- RAW DATA

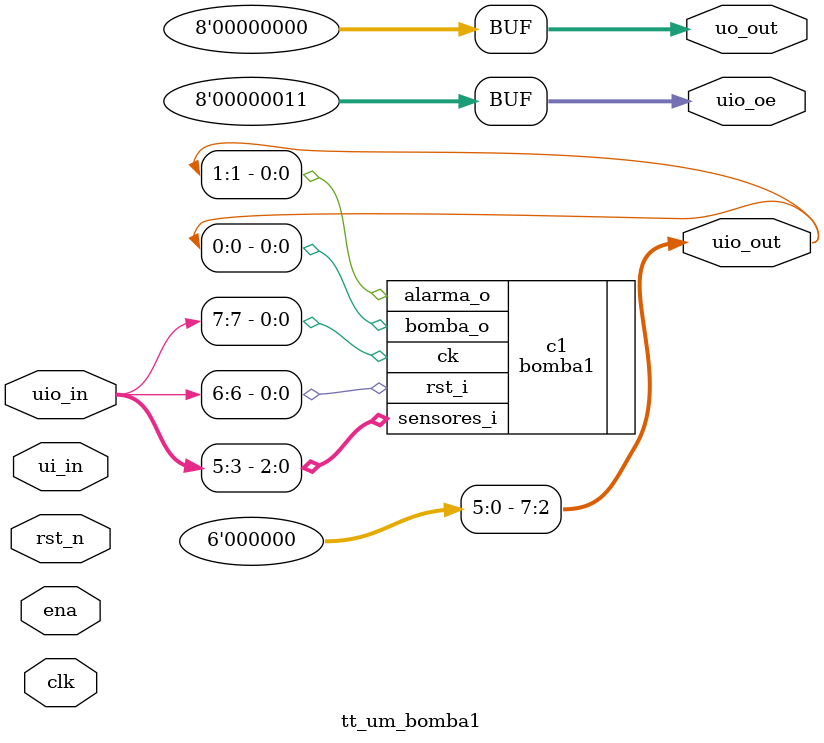
<source format=v>
/*
 * Copyright (c) 2024 Your Name
 * SPDX-License-Identifier: Apache-2.0
 */

`define default_netname none

module tt_um_bomba1 (
    input  wire [7:0] ui_in,    // Dedicated inputs
    output wire [7:0] uo_out,   // Dedicated outputs
    input  wire [7:0] uio_in,   // IOs: Input path
    output wire [7:0] uio_out,  // IOs: Output path
    output wire [7:0] uio_oe,   // IOs: Enable path (active high: 0=input, 1=output)
    input  wire       ena,      // will go high when the design is enabled
    input  wire       clk,      // clock
    input  wire       rst_n     // reset_n - low to reset
);

    
  // All output pins must be assigned. If not used, assign to 0.
    bomba1  c1 (.ck(uio_in[7]), .rst_i(uio_in[6]), .sensores_i(uio_in[5:3]), .alarma_o(uio_out[1]), .bomba_o(uio_out[0])); 
    assign uio_oe = 8'b00000011;
    assign uio_out[7:2] = 6'b000000;
    assign uo_out[7:0] = 8'b00000000;
    
endmodule

</source>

- ABOUT THIS EXERCISE
For the string "input", filter the data and copy out each line where it occurs.

- SOLUTION TO THIS PROBLEM
    input  wire [7:0] ui_in,    // Dedicated inputs
    input  wire [7:0] uio_in,   // IOs: Input path
    output wire [7:0] uio_oe,   // IOs: Enable path (active high: 0=input, 1=output)
    input  wire       ena,      // will go high when the design is enabled
    input  wire       clk,      // clock
    input  wire       rst_n     // reset_n - low to reset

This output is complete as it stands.